*** Data for analysis ***

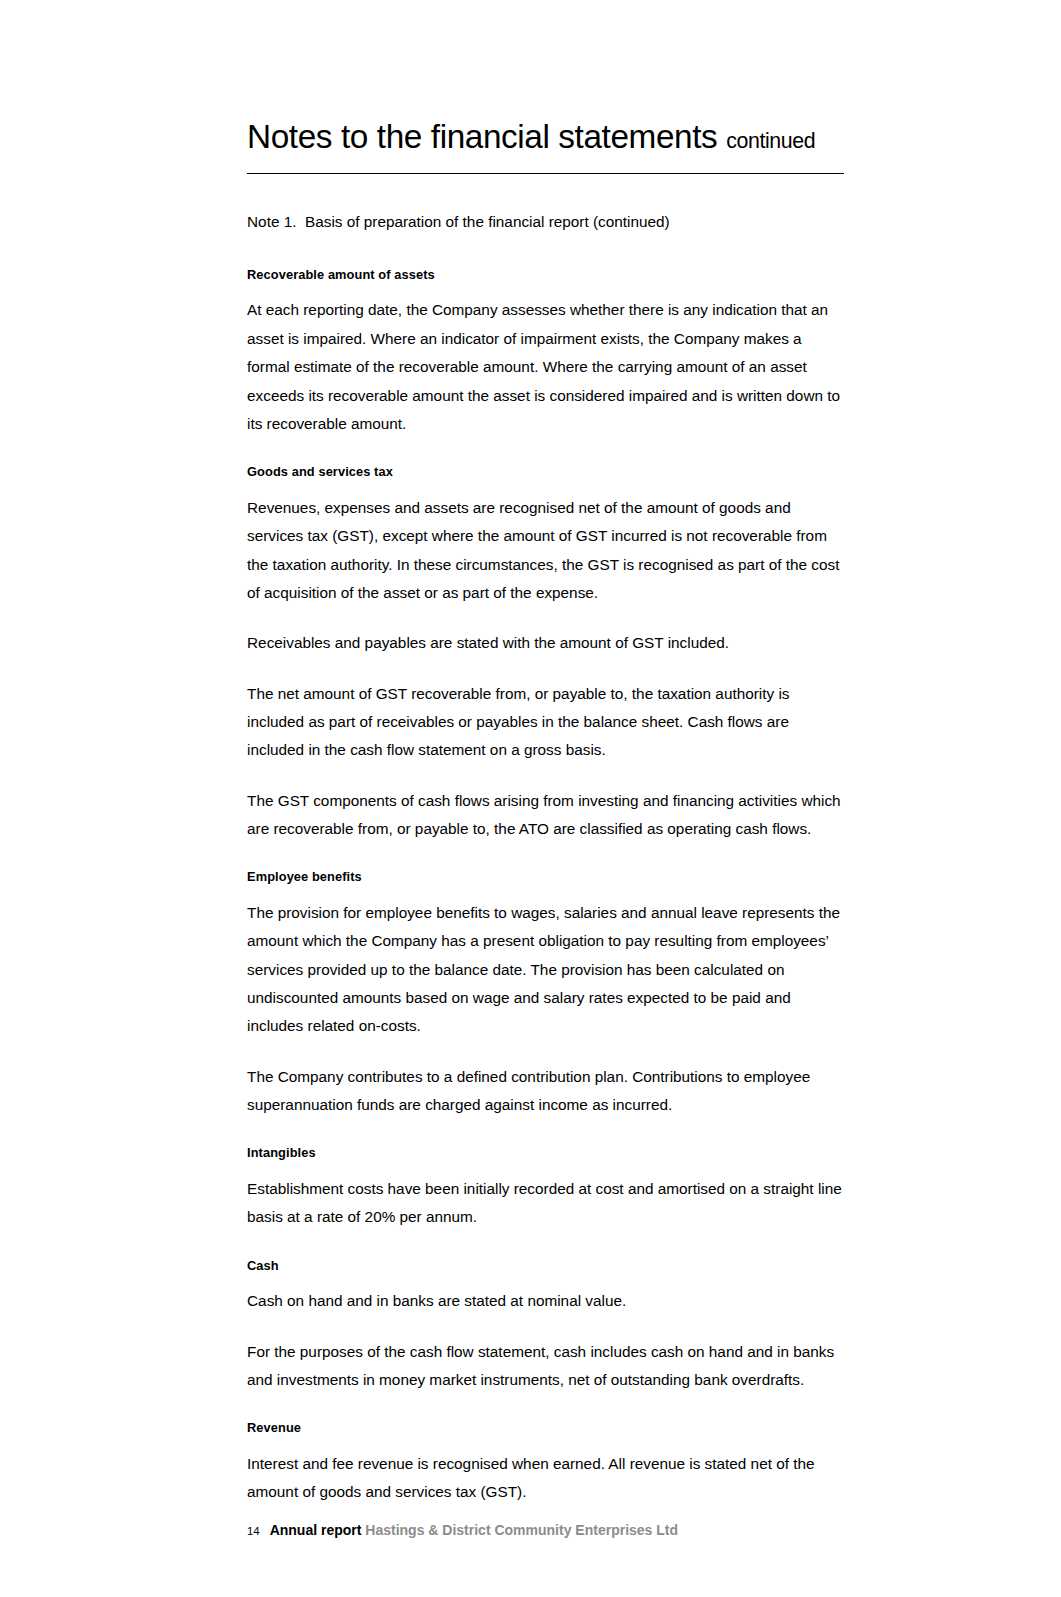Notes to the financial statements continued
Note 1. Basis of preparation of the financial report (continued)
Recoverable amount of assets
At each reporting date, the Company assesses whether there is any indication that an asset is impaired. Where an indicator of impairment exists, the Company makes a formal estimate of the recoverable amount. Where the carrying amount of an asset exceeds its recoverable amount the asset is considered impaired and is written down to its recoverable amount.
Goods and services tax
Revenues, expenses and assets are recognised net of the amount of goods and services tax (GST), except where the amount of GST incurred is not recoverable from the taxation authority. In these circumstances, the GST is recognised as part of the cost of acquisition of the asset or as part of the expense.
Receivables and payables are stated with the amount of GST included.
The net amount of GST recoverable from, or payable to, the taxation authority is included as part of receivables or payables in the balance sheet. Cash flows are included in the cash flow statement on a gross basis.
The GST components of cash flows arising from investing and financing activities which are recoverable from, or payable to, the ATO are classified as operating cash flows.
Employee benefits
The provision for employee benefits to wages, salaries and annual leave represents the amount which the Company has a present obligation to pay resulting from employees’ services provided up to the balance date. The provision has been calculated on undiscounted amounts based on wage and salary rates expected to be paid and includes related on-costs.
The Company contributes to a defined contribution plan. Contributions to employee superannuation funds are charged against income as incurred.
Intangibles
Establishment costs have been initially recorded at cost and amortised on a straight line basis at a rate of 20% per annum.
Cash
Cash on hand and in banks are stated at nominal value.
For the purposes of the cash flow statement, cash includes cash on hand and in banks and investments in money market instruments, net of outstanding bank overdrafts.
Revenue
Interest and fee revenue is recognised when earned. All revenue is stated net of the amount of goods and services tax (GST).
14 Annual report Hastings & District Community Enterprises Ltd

*** End of Data for analysis ***

Task objective – If a line of the records above holds the string "banks", count it; then state only how many such lines there are.

Output of the exercise – 2